The IRS needs to significantly improve its oversight of alimony deductions, the Treasury Inspector General for Tax Administration (TIGTA) has cautioned in a recent audit report. Alimony paid to or for a spouse or former spouse under a divorce or separation instrument is generally deductible from the payer’s income and taxable to the recipient’s income. TIGTA estimated the “alimony compliance gap” at more than $2.3 billion.

In Tax Year (TY) 2010, approximately 570,000 taxpayers claimed alimony deductions totaling more than $10 billion, TIGTA reported. TIGTA discovered that the IRS did not properly oversee these deductions. Some individuals improperly claimed deductions for alimony that they did not pay and others did not report the alimony they received.

Background

Payments that qualify as alimony or separate maintenance are included in the payee-spouse’s gross income, just as are wages, salary, dividends, and the like, and are deductible from the payer-spouse’s gross income. The inclusion and the deduction are intended to be reciprocal. Among other requirements, only payments made under a divorce or separation instrument are deductible as alimony; voluntary payments are not deductible as alimony.

TIGTA’s investigation

TIGTA’s discovered that 47 percent of TY 2010 returns contained a claim for an alimony deduction for which the corresponding income was either not reported on a recipient’s return or the amount of alimony income reported did not agree with the deduction. TIGTA’s investigation also revealed improper enforcement of the requirement that the payor include the Taxpayer Identification Number (TIN) of the recipient on his or her tax return.
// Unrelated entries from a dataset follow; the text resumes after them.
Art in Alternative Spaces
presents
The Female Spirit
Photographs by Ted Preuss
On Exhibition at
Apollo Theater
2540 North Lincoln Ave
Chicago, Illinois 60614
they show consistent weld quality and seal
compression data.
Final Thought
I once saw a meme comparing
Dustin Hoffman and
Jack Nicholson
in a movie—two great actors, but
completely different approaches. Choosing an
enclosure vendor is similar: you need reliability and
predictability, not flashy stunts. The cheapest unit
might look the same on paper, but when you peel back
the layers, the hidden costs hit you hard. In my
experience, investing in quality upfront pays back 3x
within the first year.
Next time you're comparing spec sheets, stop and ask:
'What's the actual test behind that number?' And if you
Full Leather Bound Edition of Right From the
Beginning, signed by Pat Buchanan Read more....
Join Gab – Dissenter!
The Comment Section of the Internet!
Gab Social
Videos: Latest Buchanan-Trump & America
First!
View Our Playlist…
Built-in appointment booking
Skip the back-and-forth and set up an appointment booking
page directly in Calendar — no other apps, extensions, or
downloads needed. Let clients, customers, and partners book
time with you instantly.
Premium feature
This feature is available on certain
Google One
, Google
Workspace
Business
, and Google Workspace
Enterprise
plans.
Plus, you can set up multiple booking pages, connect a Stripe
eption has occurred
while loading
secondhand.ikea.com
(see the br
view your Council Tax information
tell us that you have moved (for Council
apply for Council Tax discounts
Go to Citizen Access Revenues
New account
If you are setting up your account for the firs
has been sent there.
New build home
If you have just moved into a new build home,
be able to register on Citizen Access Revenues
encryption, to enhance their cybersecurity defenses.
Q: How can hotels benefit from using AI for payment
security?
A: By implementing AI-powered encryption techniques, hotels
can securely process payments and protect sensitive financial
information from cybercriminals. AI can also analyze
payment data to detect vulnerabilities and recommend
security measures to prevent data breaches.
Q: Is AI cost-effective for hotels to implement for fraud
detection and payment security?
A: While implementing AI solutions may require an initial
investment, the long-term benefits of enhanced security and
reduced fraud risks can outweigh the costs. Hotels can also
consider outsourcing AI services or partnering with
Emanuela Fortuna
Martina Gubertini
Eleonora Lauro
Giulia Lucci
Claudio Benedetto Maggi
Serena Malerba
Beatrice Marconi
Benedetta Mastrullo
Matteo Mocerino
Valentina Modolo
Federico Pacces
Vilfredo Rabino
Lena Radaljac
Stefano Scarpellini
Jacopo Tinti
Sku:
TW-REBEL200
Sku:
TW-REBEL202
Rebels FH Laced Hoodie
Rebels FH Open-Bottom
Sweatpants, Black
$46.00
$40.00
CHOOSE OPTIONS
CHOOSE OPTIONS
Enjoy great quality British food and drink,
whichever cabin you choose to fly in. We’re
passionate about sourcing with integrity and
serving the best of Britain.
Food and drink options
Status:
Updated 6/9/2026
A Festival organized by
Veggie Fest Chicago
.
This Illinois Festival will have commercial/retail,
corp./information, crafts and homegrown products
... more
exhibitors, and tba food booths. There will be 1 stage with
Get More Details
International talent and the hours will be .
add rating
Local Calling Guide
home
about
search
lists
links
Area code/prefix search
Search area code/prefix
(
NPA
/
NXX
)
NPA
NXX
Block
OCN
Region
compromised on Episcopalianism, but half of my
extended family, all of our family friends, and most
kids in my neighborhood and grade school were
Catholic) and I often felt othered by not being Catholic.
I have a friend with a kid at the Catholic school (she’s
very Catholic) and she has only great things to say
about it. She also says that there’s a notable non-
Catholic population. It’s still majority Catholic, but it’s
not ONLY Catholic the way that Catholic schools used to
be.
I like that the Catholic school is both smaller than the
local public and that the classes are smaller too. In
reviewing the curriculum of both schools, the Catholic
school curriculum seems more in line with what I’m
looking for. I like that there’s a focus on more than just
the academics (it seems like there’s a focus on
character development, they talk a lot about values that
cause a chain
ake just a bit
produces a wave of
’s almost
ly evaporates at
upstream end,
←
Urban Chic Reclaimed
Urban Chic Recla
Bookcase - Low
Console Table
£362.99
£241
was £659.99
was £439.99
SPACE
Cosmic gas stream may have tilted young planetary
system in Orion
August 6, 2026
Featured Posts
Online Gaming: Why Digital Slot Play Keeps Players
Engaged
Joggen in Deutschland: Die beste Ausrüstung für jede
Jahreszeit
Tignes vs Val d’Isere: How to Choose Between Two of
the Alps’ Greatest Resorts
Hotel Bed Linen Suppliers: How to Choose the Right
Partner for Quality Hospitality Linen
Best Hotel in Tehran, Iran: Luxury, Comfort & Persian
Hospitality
The IRS will reject a return filed electronically if the recipient’s TIN is missing or incomplete. In the case of paper returns, the IRS will suspend processing of the return and contact the filer. The IRS may impose a $50 penalty when a taxpayer fails to provide a valid recipient TIN.

However, TIGTA discovered that approximately 3,700 returns claiming an alimony deduction did not provide the recipient’s TIN and 2,700 returns contained an invalid TIN. In addition, due to errors in the processing instructions, the IRS failed to assess nearly $325,000 in penalties on individuals who did not provide a valid recipient TIN as required.

Recommendations

TIGTA recommended, and the agency agreed, that the IRS enhance its examination selection filters for high-risk returns with questionable alimony deduction claims. Additionally, the IRS agreed with TIGTA’s recommendation that penalties are not being assessed in all cases where a return lacks a valid recipient TIN and would work to improve the assessment of penalties.